La parité n'est pas l'égalité

Le Premier ministre du Canda Justin Trudeau annoncé ce matin la composition de son Conseil des ministres.ses. Conformément à sa promesse électorale, il a nommé 15 femmes et 15 hommes aux différents postes ministériels, offrant au Canada un Conseil paritaire pour la première fois de son histoire.



Comme il fallait le prévoir, de nombreux électeurs s’inquiètent de ce choix. Les ministres ne devraient-ils pas être nommé.e.s d’après leur compétence plutôt que leur genre? Sauf, bien sûr, lorsque les Premiers ministres nomment des hommes parce qu’ils sont des hommes – ça, ça va. De toute façon, tout le monde sait que les hommes sont compétents à tout faire – il n’y a qu’à voir où des siècles de pouvoir masculin ont mené notre planète.

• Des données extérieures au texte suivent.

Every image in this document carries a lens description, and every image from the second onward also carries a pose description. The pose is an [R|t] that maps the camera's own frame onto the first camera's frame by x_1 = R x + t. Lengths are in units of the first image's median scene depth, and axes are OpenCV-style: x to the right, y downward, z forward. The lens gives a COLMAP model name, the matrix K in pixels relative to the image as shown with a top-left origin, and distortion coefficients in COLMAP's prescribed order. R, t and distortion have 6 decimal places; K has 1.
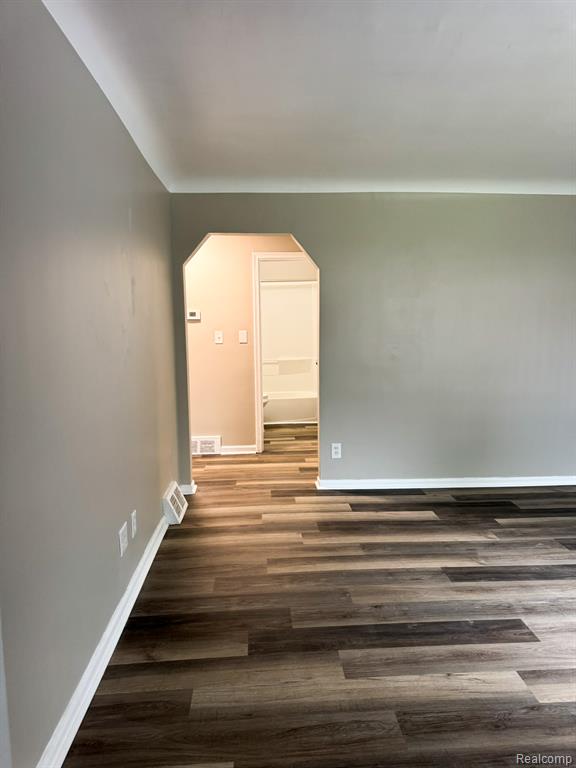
lens RADIAL K [[524.2, 0, 287.1], [0, 524.2, 382.7], [0, 0, 1]] dist [0.027434, -0.006330]
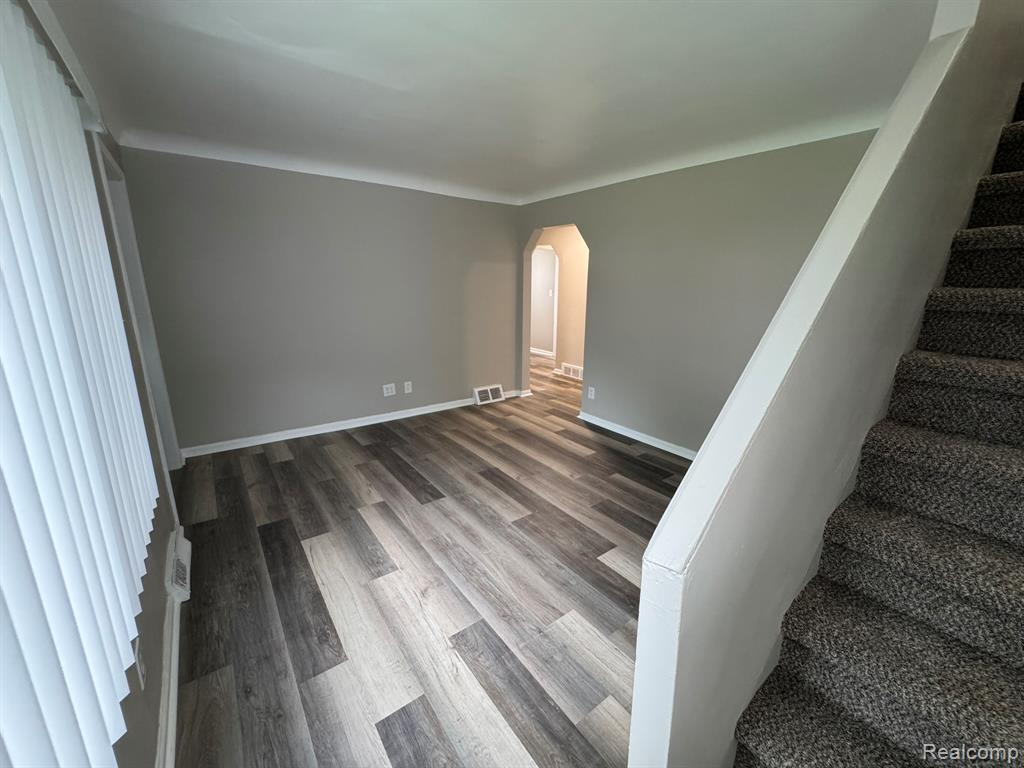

Quoiqu’il en soit, Justin Trudeau a démontré qu’il n’était pas égalitaire, puisque ses critères de sélection ont avantagé les députées élues en moins grand nombre que leurs collègues masculins. Bien sûr, que la sélection des candidat.e.s ait facilité les candidatures masculines n’importe pas – quel mal y a-t-il à présenter deux fois plus d’hommes que de femmes aux élections?

Eh bien, si c’est ce que vous croyez, vous avez raison. Mais pas pour les raisons que vous croyez. La parité n’est pas l’égalité des genres. Voilà à quoi l’égalité des genres aurait ressemblé :

- 4 novembre : Trudeau annonce un Conseil des ministres exclusivement composé de femmes
- 5 novembre : des manifestations demandent la démission de Trudeau, un homme qui ne pourra que se laisser guider par ses hormones d’hommes et prendre des décisions qui précipiteront la fin du Canada
- 7 novembre : des rumeurs courent que Trudeau n’est pas vierge, le rendant définitivement inapte à gouverner
- 12 novembre : Trudeau est démis et remplacé par sa femme à la tête du Canada
- 16 novembre : le Gouvernement passe une loi retirant le droit de vote aux hommes mariés
- 19 novembre : le Gouvernement retire le droit de vote à tous les hommes
- 20 novembre : tous les policiers sont renvoyés et remplacés par des femmes
- 21-29 novembre : des manifestations pour le droit de vote des hommes font rage. Les policières mettent des centaines de manifestants en prison.
- 1er décembre : l’Ordre des ingénieurs et le Barreau du Québec annoncent que leur profession n’est plus ouverte aux hommes
- 15 décembre : la direction des universités canadiennes annonce que les étudiants ne seront plus admis dans leur programme, à compter de la session d’hiver
- 17 décembre : la compétence des cadres masculins est remis en question. On appelle à leur viol pour les inciter à démissionner
- 20 décembre : juste à temps pour les fêtes, le Gouvernement annonce qu’il n’est plus criminel pour une femme de battre ou de violer son mari
- 15 janvier : Le salaire minimum masculin est voté par le Parlement. Il est fixé à 4$ par heure. Tous les employés fédéraux subissent une diminution de salaire d’au moins 50%
- 18 janvier : le Gouvernement vote une loi sur l’incapacité juridique des hommes mariés. Désormais, les hommes mariés ne pourront plus signer de contrat ou de chèque
- 20 janvier : une mobilisation nationale d’envergure exige le retour des hommes dans la sphère publique. Les journalistes ridiculisent ses porte-paroles en décrivant une attitude hystérique, une apparence minable et un agenda dangereux.
- 21 janvier : tous les journaux publient des textes d’opinion : Les hommes peuvent-ils êre députés? La copétence ne doit-elle pas primer sur la représentation des hommes?

Inutile de continuer, je crois que l’image est claire – elle vous donnera peut-être des cauchemars. Si vous êtes un homme, arrêtez de vous plaidre de la parité du Conseil des ministres. Contentez-vous d’être heureux que les féministes ne réclament pas l’égalité des genres ou l’égalité de traitement. Parce que même l’imagination de toute la gente féminine ne peut pas battre l’exemple qu’on donné les hommes en matière d’« égalité ».

La décision du Premier ministre n’était pas égalitaire. Elle était juste.